Load a CSV file
Load a simple csv
This guide shows how to load a CSV file into a store thanks to a CSV source. For a description of what the CSV Source is and other advanced options not included in this guide, refer to the CSV source.
Goal
The goal is to load the first two columns of "trades.csv" file into the Trades
store.
File content
id,amount,currency,trader,traderEntity,bank
1,12394,chf,E F,E3,BNP Paribas
2,13149,gbp,A B,E4,BNP Paribas
Expected Trades
content
We want to load the first two columns into Trades
store.
id | amount |
---|---|
1 | 12394 |
2 | 13149 |
Setup
First, we need to import the artifact com.activeviam.source:csv-source
in our project.
Build a source
First step, in order to load a CSV file into a datastore, is to build a CSV source.
final ICsvSource<Path> csvSource = ICsvSource.builderForLocalFiles().build();
A CSV source is a collection of CSV topics. CSV topics are references to a CSV file or a directory containing CSV files. They are associated to a parser configuration. Let's build this parser configuration.
final CsvParserConfiguration parserConfig =
CsvParserConfiguration.builder()
.withColumnNames(columnNames)
.separator(',') // Default separator is ',', you can customize this.
.numberSkippedLines(1) // Skip one line, e.g. if your file has a header.
.charset(StandardCharsets.UTF_8) // You can override the default charset
.acceptOverflowingLines(
true) // Accept lines with more columns than expected and ignore the extra columns
.build();
Then build a topic with the parser configuration.
This topic will load a single file in the Trades
store.
Because of this simple mapping the name of the store is used as a topic name.
This topic is registered into the source.
// Will be close by source
final SingleFileCsvTopic csvTopic =
new SingleFileCsvTopic(topicName, parserConfig, filePath, null);
csvSource.addTopic(csvTopic);
Load into datastore
Second step is to create a channel and use the source to fetch the data into the Datastore.
A channel is the link between a topic and a store.

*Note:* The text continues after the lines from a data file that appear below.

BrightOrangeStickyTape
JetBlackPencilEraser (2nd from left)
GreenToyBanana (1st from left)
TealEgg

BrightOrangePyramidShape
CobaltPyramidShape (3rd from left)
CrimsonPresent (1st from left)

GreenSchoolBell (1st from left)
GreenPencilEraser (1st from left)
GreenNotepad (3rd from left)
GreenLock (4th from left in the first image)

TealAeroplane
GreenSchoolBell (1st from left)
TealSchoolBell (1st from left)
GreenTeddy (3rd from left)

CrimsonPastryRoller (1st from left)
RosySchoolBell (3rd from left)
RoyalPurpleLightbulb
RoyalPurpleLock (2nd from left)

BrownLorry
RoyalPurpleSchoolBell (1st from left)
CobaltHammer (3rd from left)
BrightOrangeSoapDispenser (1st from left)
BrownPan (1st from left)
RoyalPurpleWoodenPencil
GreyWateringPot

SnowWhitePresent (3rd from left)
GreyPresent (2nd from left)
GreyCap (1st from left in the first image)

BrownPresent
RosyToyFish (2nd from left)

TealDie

You can build a channel factory like this.
final IStoreMessageChannelFactory<IFileInfo<Path>, ILineReader> channelFactory =
new CsvMessageChannelFactory<>(csvSource, datastore);
Finally, we use the source to process the channel.
Source loads topic content using the channel and stream it into the Datastore.
There is two ways of doing so.
Using the fetch utility :
final Fetch<IFileInfo<Path>, ILineReader> fetch = new Fetch<>(channelFactory);
fetch.fetch(csvSource);
Or in a manual way :
final IStoreMessageChannel<IFileInfo<Path>, ILineReader> channel =
channelFactory.createChannel(TOPIC_NAME, STORE_NAME);
datastore.getTransactionManager().startTransaction();
csvSource.fetch(List.of(channel));
datastore.getTransactionManager().commitTransaction();
Be careful, ICsvSource
is an AutoCloseable
resource.
Closing a source closes all the registered topics.
csvSource.close();
Load with a calculated column
Goal
The goal is still to load the same file into the Trades
store, but we want to compute a new column from the
amount column.
Expected trade content
id | amount | negatedAmount |
---|---|---|
1 | 12394 | -12394 |
2 | 13149 | -13149 |
Load into the datastore
To add a new column which is based on existing ones we use an IColumnCalculator
.
final AColumnCalculator<ILineReader> calculator =
new AColumnCalculator<>(negatedAmountField) {
@Override
public Object compute(final IColumnCalculationContext<ILineReader> context) {
final Long amountValue = (Long) context.getValue(AMOUNT_FIELD);
return Math.negateExact(amountValue);
}
};
This calculator must be registered in the channel factory.
channelFactory.setCalculatedColumns(STORE_NAME, List.of(calculator));
Then you can use your source to do the feeding as usual.
final Fetch<IFileInfo<Path>, ILineReader> fetch = new Fetch<>(channelFactory);
fetch.fetch(csvSource);